Female Genital Mutilation
Female genital mutilation (FGM) is child abuse and a form of violence against women and girls. Risk may become apparent before travel, during school holidays, after a prolonged absence, or on return with pain, difficulty walking or sitting, urinary problems, bleeding or distress.
Concerns may concern future risk or indicate that FGM has already occurred. In England and Wales, known cases in under-18s trigger a legal duty to report to the police for certain professionals. Suspected or risk-only cases still require urgent safeguarding action, and safeguarding duties apply across the UK.
Forced Marriage and Honour-Based Abuse
Forced marriage differs from arranged marriage because it lacks free and full consent.
Honour-based abuse may involve:
- Threats
- Intimidation
- Surveillance
- Isolation
- Assault
- Coercive control
- Abandonment overseas
- Punishment linked to so-called family or community honour
Warning signs include fear about travel abroad, withdrawal from friends or school, self-harm, strict phone monitoring, removal of travel documents, talk of engagement or shame, or a young person saying they have no choice.

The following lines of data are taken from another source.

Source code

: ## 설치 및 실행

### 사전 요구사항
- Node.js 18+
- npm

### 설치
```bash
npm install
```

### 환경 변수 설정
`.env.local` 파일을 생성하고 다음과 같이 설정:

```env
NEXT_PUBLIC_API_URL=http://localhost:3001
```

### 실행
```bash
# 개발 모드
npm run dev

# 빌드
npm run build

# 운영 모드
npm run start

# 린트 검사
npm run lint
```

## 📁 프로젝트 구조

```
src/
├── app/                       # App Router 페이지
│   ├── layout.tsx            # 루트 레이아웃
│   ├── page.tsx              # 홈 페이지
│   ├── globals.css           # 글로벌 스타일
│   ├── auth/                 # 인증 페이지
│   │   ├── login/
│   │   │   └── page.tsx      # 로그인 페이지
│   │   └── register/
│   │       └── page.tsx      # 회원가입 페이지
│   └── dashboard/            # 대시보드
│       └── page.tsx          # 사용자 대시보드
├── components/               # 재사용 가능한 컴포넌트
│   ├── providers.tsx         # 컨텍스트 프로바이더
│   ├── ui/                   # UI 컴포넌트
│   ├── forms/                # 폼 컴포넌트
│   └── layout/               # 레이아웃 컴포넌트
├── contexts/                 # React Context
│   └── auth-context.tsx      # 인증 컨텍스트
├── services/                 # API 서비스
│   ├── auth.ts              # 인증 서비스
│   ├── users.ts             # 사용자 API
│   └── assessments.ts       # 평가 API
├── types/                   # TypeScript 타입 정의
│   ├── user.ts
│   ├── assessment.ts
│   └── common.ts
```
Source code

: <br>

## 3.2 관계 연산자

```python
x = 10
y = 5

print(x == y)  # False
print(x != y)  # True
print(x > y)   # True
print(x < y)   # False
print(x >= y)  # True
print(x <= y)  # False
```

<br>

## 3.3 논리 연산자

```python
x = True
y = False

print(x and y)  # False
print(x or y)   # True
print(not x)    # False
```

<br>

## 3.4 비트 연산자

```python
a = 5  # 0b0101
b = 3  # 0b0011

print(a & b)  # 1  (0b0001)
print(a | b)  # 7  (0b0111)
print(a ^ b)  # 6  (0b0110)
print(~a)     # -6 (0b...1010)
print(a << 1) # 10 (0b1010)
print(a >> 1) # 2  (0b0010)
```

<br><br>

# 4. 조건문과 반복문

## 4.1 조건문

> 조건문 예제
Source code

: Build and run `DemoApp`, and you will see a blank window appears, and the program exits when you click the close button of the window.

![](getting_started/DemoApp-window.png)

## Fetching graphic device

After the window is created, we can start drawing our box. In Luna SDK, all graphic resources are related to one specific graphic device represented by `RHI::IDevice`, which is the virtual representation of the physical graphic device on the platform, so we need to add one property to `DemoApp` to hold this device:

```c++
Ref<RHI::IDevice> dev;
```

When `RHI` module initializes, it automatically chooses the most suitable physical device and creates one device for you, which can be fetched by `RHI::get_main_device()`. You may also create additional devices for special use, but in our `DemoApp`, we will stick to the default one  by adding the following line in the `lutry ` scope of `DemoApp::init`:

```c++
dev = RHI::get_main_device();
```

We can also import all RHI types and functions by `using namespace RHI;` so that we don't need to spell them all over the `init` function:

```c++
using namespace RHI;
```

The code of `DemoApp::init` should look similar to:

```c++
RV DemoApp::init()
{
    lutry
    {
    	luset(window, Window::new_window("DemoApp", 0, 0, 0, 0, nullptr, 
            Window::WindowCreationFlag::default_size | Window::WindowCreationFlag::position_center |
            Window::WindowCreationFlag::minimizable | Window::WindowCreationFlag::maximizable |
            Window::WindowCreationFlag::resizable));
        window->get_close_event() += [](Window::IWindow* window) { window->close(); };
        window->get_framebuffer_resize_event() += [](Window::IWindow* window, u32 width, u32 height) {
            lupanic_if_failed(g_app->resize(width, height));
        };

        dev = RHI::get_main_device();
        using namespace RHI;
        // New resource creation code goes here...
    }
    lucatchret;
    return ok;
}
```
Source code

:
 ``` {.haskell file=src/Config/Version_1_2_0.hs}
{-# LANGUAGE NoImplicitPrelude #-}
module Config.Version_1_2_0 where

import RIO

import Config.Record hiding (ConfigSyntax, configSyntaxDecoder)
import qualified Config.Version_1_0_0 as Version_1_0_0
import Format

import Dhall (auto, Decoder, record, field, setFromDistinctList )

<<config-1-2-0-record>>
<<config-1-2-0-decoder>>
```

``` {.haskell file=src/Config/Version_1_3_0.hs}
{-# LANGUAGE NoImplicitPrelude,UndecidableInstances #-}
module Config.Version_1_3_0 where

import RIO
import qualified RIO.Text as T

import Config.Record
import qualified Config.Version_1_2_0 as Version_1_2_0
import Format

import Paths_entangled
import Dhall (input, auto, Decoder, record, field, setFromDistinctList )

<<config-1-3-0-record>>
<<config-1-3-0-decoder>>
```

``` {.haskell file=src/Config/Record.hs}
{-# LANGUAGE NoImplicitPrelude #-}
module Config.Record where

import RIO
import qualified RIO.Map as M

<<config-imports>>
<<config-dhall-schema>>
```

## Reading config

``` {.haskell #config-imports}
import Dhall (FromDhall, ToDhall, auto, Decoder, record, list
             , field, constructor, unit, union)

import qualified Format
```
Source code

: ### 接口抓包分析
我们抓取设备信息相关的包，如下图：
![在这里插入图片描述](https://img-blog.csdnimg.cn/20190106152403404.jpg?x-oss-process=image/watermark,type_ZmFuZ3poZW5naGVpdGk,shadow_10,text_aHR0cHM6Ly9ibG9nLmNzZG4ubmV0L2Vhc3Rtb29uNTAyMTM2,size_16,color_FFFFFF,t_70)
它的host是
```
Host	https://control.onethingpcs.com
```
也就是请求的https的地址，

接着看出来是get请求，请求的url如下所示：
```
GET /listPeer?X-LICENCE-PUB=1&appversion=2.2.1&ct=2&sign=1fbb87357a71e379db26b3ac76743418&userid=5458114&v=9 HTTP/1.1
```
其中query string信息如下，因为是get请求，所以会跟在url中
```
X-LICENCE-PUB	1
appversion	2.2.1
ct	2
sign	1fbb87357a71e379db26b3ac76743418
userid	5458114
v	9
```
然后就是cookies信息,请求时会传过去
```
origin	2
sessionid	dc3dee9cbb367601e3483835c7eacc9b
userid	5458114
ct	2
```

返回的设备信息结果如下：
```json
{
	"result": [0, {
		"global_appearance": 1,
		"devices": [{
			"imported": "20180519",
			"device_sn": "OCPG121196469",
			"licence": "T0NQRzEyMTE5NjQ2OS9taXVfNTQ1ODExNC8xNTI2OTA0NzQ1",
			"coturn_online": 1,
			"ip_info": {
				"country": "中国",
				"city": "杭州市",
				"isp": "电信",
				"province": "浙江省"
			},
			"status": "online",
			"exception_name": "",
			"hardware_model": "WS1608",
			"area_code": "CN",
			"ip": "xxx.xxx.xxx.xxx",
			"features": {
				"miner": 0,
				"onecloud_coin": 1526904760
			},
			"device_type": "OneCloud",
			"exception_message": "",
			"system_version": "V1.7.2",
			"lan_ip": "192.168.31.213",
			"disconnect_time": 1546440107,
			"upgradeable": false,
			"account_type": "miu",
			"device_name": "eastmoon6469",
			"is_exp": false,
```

Clinical Response Within Role
Act promptly. If there is imminent travel, risk of being taken abroad, recent FGM, or signs that a young person cannot safely leave with accompanying adults, escalate immediately through safeguarding, senior clinical staff, the police or emergency services as appropriate.
Do not downplay concerns because a family appears calm or respectable, and do not frame this as a family disagreement. The priority is whether the child is at risk of significant harm.
If a child or young person may be at immediate risk of FGM, forced marriage, or honour-based abuse, treat it as urgent safeguarding and escalate without delay.